Investors gambling with new Biogen drug

KEY THOUGHT: Irrational investor exuberance. That’s the only way to describe the sudden uptake in Biogen after a PR announcement without a thorough analysis of the data by independent third parties. Jim Cramer, on MSNBC, even went as far as to say it could be the best selling drug in history.

As Alzheimer’s diagnoses rise and treatments in clinical trials continue to stall, the cost of the disease is going up—to the tune of $277 billion in the U.S. in 2018, a $20 billion increase from last year.

The numbers are based on the latest report on Alzheimer’s cost released by the Alzheimer’s Association. And the $277 billion doesn’t include one very costly element: the time caregivers sacrifice in order to care for their loved one.

According to the Association, Alzheimer’s costs $341,000 on average for the health needs of someone from diagnosis to death. Families pay 70 percent of this out of pocket. The cost of care is projected to increase to $1.1 trillion by 2050.

Alzheimer’s is a horrible disease and we are all desperate for a treatment but hope, when it comes to new drugs, is not enough. Via the Times “Biogen said on Tuesday that it would ask the Food and Drug Administration to approve an experimental drug, aducanumab, to treat people with mild cognitive impairment and the earliest signs of Alzheimer’s disease.

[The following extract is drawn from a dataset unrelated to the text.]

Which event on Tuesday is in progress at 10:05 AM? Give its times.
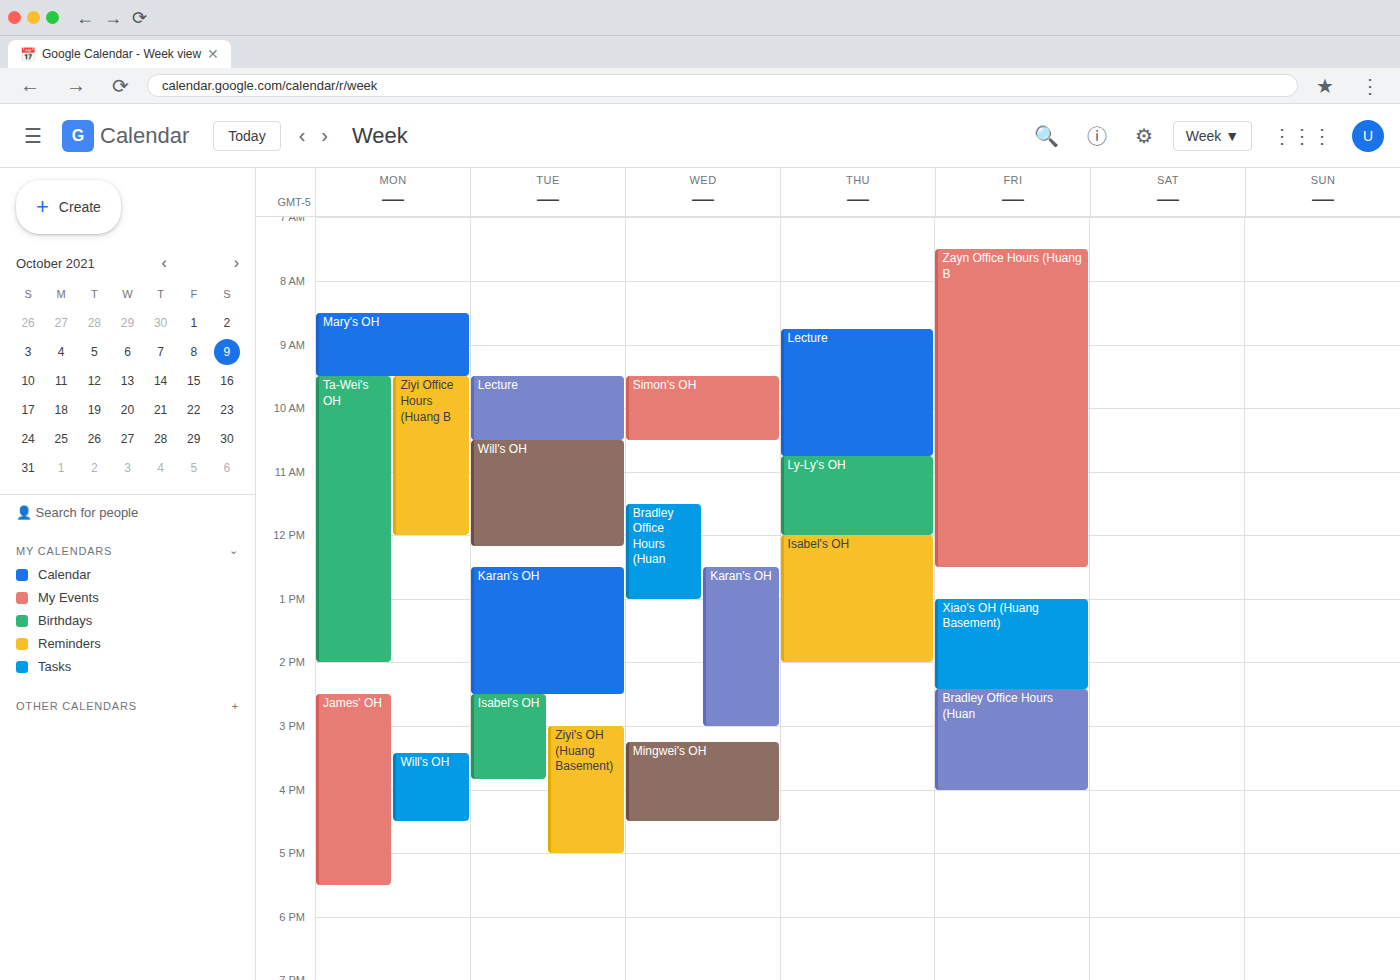
"Lecture", 9:30 AM to 10:30 AM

The company has not published the most recent analyses, and experts are mostly in the dark as to how well the drug works. It neither prevents nor cures Alzheimer’s; the company claims only that aducanumab may slow cognitive decline in some patients. In fact, Biogen announced in March that it was halting two large studies of aducanumab for treatment of Alzheimer’s disease because data showed the effort was likely to be futile.

The company resurrected the drug after additional analyses suggested it might have some effect at higher doses. (“Just in time for Halloween, aducanumab has risen from the dead,” one drug industry analyst said in an email.) The company changed the design of the second study midway through in order to give one group of patients a higher dose. As of March, the change had brought no clinical benefit. But as more data came in, officials say, the picture changed.

Questions?

1ne: Biogen has provided only a summary of its data and analyses. When Alzheimer’s specialists see the details in December — better yet, when there is a peer-reviewed published paper — they may not be convinced the drug has meaningful benefits.

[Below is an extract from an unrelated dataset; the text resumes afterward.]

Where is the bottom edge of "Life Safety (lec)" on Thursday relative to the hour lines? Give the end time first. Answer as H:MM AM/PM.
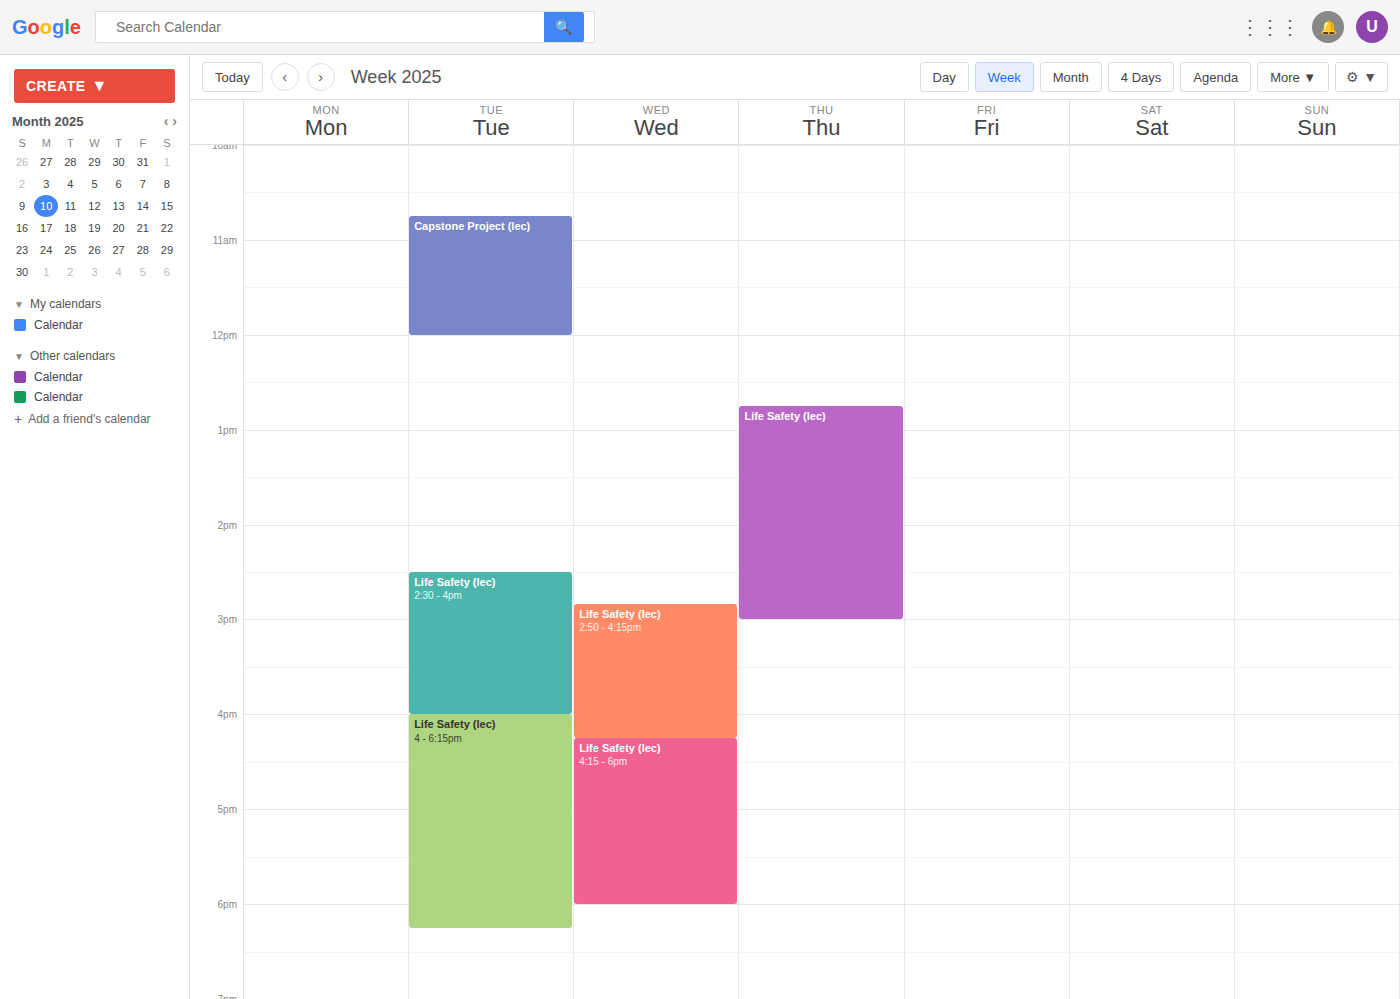
3:00 PM -- exactly on the 3 PM line.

2wo:  The new analysis of patients receiving high doses is a risky one. In a so-called subgroup analysis, it is too easy to slice the data to justify a conclusion — that’s why large randomized trials with defined end points are so valuable. Ordinarily, a subgroup analysis is considered a way to generate a hypothesis, not a way to test whether it is true.

My take…

If the drug helps patients then I’m for it but I won’t believe it until a third-party review and analyzes the data. It’s rumored that Biogen is on the block and this could be a tactic to gain potential bidder attention. Investors are looking for the big, quick, hit but they are foolish to move so quickly. Hope for the best…expect the questions.